All the to-ing and fro-ing about content pay-walls is fascinating. Entire industries are reinventing their business models, in public, and right in front of our eyes. Industries that are trying to undo a decade of giving content away for free.
I guess it's easy to say in hindsight but advertising was never going to be the key to building sustainable content businesses online. You only have to do some simple maths to work that one out. Back in 2007, Scott Karp called it the 10% problem - describing how the application of traditional media principles to digital content inevitably leads to the discovery that revenue per online user is typically a fraction of the revenue per offline viewer, reader, or listener.
Take display advertising – a form of advertising that typically makes up the majority of offline ad revenue at most content businesses. Its online equivalent, banner advertising, has it's fair share of issues. It can be annoying and is easily ignored. Click through rates, the measure of effectiveness, have been in decline. A study of more than 10Bn banner enquiries across Europe last year by AdTech, showed an average click-through rate now between 0.11% and 0.19%. Site owners chase scale – the more ad impressions they serve the more they can charge for – but much of this scale is monetised through a waterfall of network partnership arrangements that yields an average revenue-per-user far lower than offline. For content owners structured around high yielding offline inventory and expensive traditional media operations, the economics are tough.

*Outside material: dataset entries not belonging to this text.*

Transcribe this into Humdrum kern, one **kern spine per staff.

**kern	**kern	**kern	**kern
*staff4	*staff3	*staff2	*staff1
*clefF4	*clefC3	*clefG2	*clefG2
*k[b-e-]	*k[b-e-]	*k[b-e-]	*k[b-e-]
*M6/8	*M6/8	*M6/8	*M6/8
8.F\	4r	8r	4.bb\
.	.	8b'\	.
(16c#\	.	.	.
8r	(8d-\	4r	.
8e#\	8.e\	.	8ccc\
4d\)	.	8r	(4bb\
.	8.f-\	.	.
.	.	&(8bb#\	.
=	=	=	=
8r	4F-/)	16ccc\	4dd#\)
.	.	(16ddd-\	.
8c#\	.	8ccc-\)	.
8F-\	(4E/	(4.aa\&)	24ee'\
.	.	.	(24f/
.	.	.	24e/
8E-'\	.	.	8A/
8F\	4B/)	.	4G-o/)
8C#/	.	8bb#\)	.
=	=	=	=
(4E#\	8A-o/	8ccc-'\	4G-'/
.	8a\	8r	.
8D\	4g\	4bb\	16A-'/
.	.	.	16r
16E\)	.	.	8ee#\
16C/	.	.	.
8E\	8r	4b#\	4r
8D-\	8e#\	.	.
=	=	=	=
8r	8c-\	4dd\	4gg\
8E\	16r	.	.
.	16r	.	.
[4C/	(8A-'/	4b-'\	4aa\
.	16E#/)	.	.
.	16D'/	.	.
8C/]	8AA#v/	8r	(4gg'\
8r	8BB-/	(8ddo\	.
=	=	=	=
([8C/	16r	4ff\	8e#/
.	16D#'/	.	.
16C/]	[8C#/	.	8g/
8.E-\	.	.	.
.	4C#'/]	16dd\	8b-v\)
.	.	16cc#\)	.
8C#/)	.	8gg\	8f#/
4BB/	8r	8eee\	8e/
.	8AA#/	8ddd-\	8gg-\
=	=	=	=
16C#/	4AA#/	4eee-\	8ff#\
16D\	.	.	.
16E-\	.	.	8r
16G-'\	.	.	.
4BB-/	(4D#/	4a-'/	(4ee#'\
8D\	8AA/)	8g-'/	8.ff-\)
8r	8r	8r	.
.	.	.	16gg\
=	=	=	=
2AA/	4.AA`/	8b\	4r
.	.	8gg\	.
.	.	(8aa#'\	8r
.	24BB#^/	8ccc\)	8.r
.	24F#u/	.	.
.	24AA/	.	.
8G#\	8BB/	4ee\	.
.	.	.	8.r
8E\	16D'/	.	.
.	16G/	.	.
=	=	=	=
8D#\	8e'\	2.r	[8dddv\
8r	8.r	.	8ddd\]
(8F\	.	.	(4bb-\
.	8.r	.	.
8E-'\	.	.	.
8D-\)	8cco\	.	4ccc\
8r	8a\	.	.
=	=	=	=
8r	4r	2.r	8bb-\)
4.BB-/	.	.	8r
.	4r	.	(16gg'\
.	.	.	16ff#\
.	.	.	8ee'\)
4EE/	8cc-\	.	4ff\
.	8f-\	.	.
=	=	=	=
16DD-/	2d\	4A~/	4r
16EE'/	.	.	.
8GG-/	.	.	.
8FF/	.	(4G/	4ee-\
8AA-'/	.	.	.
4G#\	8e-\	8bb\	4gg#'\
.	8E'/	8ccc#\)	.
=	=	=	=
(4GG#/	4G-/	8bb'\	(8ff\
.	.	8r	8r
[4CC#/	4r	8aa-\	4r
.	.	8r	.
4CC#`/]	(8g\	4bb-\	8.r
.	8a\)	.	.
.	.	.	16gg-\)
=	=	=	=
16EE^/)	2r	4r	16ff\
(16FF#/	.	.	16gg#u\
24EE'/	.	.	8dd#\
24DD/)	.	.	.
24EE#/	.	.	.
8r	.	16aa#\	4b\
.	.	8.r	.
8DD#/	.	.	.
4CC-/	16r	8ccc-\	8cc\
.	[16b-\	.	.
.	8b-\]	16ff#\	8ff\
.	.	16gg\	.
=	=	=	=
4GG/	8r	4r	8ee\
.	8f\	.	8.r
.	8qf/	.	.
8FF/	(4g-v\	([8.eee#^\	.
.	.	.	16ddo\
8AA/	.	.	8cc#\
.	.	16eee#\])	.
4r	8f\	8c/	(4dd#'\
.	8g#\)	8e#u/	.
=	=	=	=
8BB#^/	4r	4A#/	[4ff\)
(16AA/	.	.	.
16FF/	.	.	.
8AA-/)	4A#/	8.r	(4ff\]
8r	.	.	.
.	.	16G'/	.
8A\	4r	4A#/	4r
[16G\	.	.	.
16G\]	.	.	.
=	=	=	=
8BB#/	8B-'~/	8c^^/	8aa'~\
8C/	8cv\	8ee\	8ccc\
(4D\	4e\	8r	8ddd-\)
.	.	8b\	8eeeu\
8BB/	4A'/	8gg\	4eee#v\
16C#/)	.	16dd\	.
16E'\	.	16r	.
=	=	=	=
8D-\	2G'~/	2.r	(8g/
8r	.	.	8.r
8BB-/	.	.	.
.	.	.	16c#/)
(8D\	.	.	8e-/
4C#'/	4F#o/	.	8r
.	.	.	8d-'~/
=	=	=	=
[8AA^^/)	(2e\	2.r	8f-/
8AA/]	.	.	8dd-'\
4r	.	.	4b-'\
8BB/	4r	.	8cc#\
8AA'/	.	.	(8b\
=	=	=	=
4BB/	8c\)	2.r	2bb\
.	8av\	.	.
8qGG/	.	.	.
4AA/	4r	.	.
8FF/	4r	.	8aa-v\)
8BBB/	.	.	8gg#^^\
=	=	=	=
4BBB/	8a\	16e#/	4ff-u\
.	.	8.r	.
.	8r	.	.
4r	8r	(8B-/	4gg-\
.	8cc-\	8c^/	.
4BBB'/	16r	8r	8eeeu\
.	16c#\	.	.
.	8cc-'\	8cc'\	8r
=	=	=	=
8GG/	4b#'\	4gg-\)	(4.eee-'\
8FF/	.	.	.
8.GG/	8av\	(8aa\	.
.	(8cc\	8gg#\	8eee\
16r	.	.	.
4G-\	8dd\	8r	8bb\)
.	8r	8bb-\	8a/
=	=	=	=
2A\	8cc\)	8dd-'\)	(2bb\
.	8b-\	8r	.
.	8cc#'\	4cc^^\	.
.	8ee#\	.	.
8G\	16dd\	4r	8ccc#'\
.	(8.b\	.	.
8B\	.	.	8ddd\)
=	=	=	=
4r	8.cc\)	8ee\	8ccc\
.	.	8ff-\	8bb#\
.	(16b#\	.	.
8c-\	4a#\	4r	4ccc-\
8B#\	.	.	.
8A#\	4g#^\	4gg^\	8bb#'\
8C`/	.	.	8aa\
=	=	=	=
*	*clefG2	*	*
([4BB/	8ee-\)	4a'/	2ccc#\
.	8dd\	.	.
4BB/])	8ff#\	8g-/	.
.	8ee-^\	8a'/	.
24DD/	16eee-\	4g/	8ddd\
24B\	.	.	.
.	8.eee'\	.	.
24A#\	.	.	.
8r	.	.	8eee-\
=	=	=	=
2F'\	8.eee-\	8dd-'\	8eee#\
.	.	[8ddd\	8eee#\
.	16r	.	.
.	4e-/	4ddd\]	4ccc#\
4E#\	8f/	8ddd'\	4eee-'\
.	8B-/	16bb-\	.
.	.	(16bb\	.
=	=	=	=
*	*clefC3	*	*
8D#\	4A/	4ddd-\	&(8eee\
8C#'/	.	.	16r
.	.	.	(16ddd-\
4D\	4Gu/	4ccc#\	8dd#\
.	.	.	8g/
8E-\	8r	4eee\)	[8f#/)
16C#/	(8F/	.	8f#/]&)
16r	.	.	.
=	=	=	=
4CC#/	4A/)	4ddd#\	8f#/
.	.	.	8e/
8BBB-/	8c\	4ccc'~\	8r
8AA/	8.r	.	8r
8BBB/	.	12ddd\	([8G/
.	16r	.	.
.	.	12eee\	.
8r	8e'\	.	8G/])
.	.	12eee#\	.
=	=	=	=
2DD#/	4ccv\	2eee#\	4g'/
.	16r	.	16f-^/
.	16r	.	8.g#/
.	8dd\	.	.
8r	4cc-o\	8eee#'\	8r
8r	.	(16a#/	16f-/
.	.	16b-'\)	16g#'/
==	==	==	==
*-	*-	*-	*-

Yet the irony is that, as Nicholas Carr pointed out, we already pay a lot for the content we consume. More than we've ever paid before. Think about your monthly broadband bill. Your subscription TV service. Your mobile. But somehow we've ended up paying the people with the network and the pipes, not the people who actually created it.
Jeff Jarvis describes the NY Times proposal for metering-reading (allowing a certain amount of content to be consumed for free, but charging those who consume more) as "cockeyed economics". They would, says Jeff, "end up charging — and, they should fear, sending away — the readers who are worth the most while serving free those who are worth least.". At one level I can see his point. But then if anyone is going to pay, it will be the people who are passionate about what you're doing and will likely be consuming more of your content.
Which brings me to the one thing that has been strangely absent from all the discussions about potential payment models – the role of social technologies. Murdoch has said that Google traffic "brings a consumer who more often than not read one article and then leaves the site. That is the least valuable of traffic to us". Hallelujah. At least someone is acknowledging in public something I've said many times before – that audiences are not homogenous, that one user is not the same as another, that some are more valuable to you, and more engaged, than others.
I find it strange that when the biggest change on the internet in the last five years has been the development of the social web, some content owners have spent so little time developing their own social platforms. Social technology delivers insight through data. Priceless insight into your users. Data which can be used to create added value. Added value which, as a reader, can really mean something to me. Added value that I might actually pay for.
I agree with Helge that the internet is mass of niches. Small is beautiful. Niches are highly targeted, and high yielding. The mistake in applying 'big' broadcast thinking is that it is stuck in the 'big', and doesn't think small enough. Niche can start big, and become small. Like personalisation, algorithm and convenience. The Guardian iphone app allows me to access good content at my convenience, but also to personalise it for offline consumption. It's been downloaded 70,000 times in it's first month. Or niche can start small and become big. Like providing unique, quality content as a service to a targeted audience. The FT's online content charging revenues are forecast to overtake their print ad revenues this year (and given how much the FT charge for print advertising that is some achievement).
Small steps. But there is no question that many content owners need to diversify. Analysis of the UK's largest media groups (ranked by revenue) by OC & C is dominated by companies that charge their customers. It is too late to charge for what is already ubiquitous, but people pay for scarcity. I'm not a fan of micropayments for news in its current form. And I don't have all the answers (for it will surely be no single solution), but if it was up to me I'd be experimenting furiously with how to create some scarcity out of the ubiquity. Developing unique, highly targeted or personalised services, packages and subscriptions, informed and supported by social technology. I'd add as much value to those services as I could, and I'd make that value as visible as possible so every non-subscriber could see what they were missing. I'd experiment with packaging news in ways that offered new levels of personalisation so I could follow stories as they unfolded. And I'd take a long, hard look at my traditional operational set up. As Thomas Baekdal says, the biggest problem might not be how to make more money, but instead "how to get rid of all those unnecessary expenses".
Easy to say. Less easy to do. I wish them luck.